Phönix aus der Asche

Elf TU-Projekte auf der Internationalen Luft- und Raumfahrtausstellung ILA 1996 in Schönefeld

Als selbst führende deutsche Unternehmen wie Daimler-Benz Aerospace auf der letzten Internationalen Luft- und Raumfahrtausstellung (ILA) im Jahre 1994 der Ausstellung fernblieben, schien der Untergang schon fast besiegelt. Dieses Jahr jedoch setzte die ILA gleich dem Phönix aus der Asche zum langersehnten Höhenflug an. Obwohl um volle zwei Ausstellungstage verkürzt, konnten die Veranstalter eine Verdoppelung der Fachbesucheranzahl von 24000 im Jahre 1994 auf etwa 45000 sowie den Durchbruch der 200 000er Marke bei den Schaulustigen verzeichnen.

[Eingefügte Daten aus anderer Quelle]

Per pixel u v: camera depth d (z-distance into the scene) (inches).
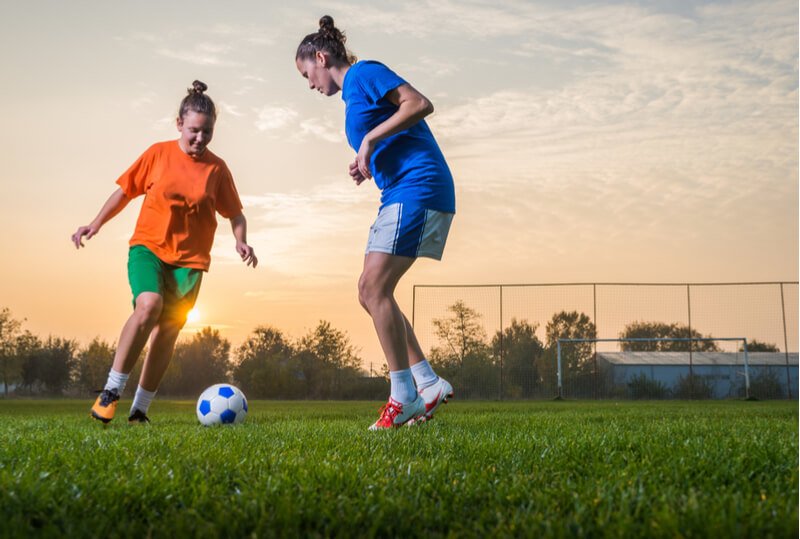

Die TU Berlin präsentiert sich auf der Luftfahrtmesse mit vielfältigen Projekten: Vom schadstoffarmen Triebwerk über Lotsenarbeitsplätzen bis zu Heißwasser-Raketen reicht das Spektrum
Unter den knapp 600 Ausstellern aus 29 Ländern war die TU Berlin mit elf Projekten auf einem Gemeinschaftsstand mit dem Land Brandenburg vertreten. Dessen Schwerpunkt lag auf den Themen Sicherheit im Luftverkehr und umweltverträglichere Antriebstechnologien. Angesichts der tragischen Flugunglücke in jüngster Zeit ist die Frage nach verbesserten Sicherheitsstandards und Kontrollmöglichkeiten wieder schmerzhaft ins Bewußtsein des öffentlichen Interesses gerückt.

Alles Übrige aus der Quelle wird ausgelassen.